Salient object detection via point-to-set metric learning.

We formulate saliency estimation as the problem of point-to-set classification.We learn the point-to-set distance metric to capture the context cues.We present a simple yet effective rough object localization method by using proposals.The proposed algorithm performs favorably against the existing saliency methods. Distance metric is an essential step of salient object detection, in which the pairwise distances are often used to distinguish salient image elements (pixels and regions) from background elements. Instead of using the point-to-point distance metrics which possibly implicitly take into account the context information around data points, we learn the point-to-set metric to explicitly compute the distances of single points to sets of correlated points and cast saliency estimation as the problem of point-to-set classification. First, we generate a series of bounding box proposals and region proposals for an input image (i.e., some pre-detected regions which possibly include object instances), and exploit them to compute a recall-preference saliency map and a precision-preference one, based on which the background and foreground seed regions are respectively determined.
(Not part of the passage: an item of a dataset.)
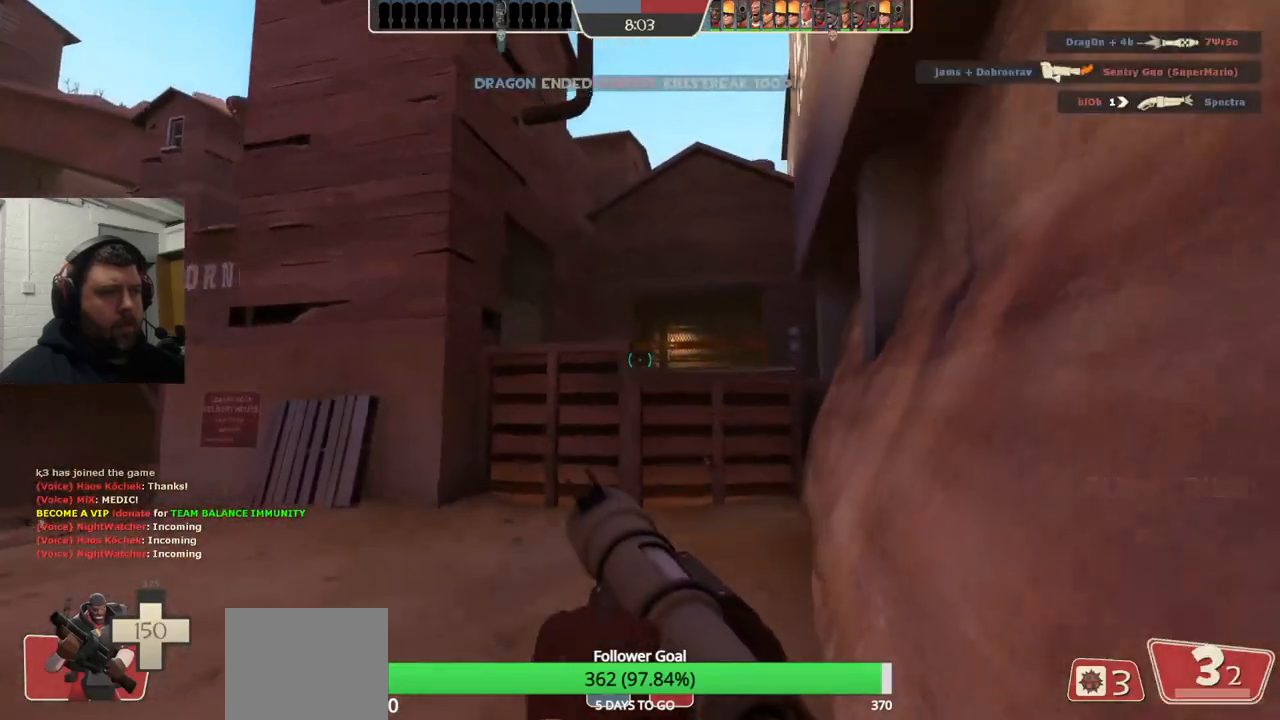
{"buttons": [], "left_stick": "up-left", "right_stick": "up-left", "events": [[17, "left_stick", "left"], [217, "left_stick", "up-left"], [383, "right_stick", "left"], [450, "right_stick", "up-left"]]}
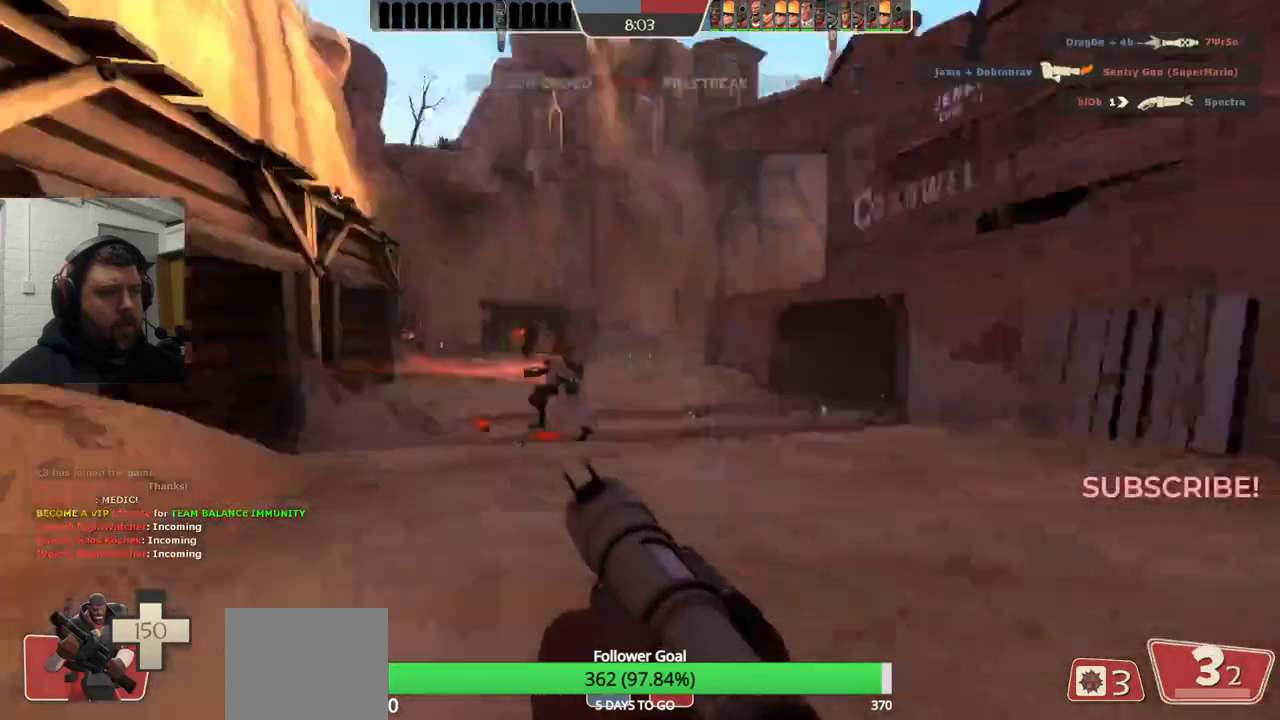
{"buttons": [], "left_stick": "up", "right_stick": "center", "events": [[50, "left_stick", "up"], [150, "right_stick", "center"]]}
Next, we collect positive and negative samples (include point samples and set samples) to learn the point-to-set distance metric, and employ it to classify the image elements into foreground and background classes. Last, we update the training samples and refine the classification result. The proposed approach is evaluated on three large publicly available datasets with pixel accurate annotations. Extensive experiments clearly demonstrate the superiority of the proposed approach over the state-of-the-art approaches.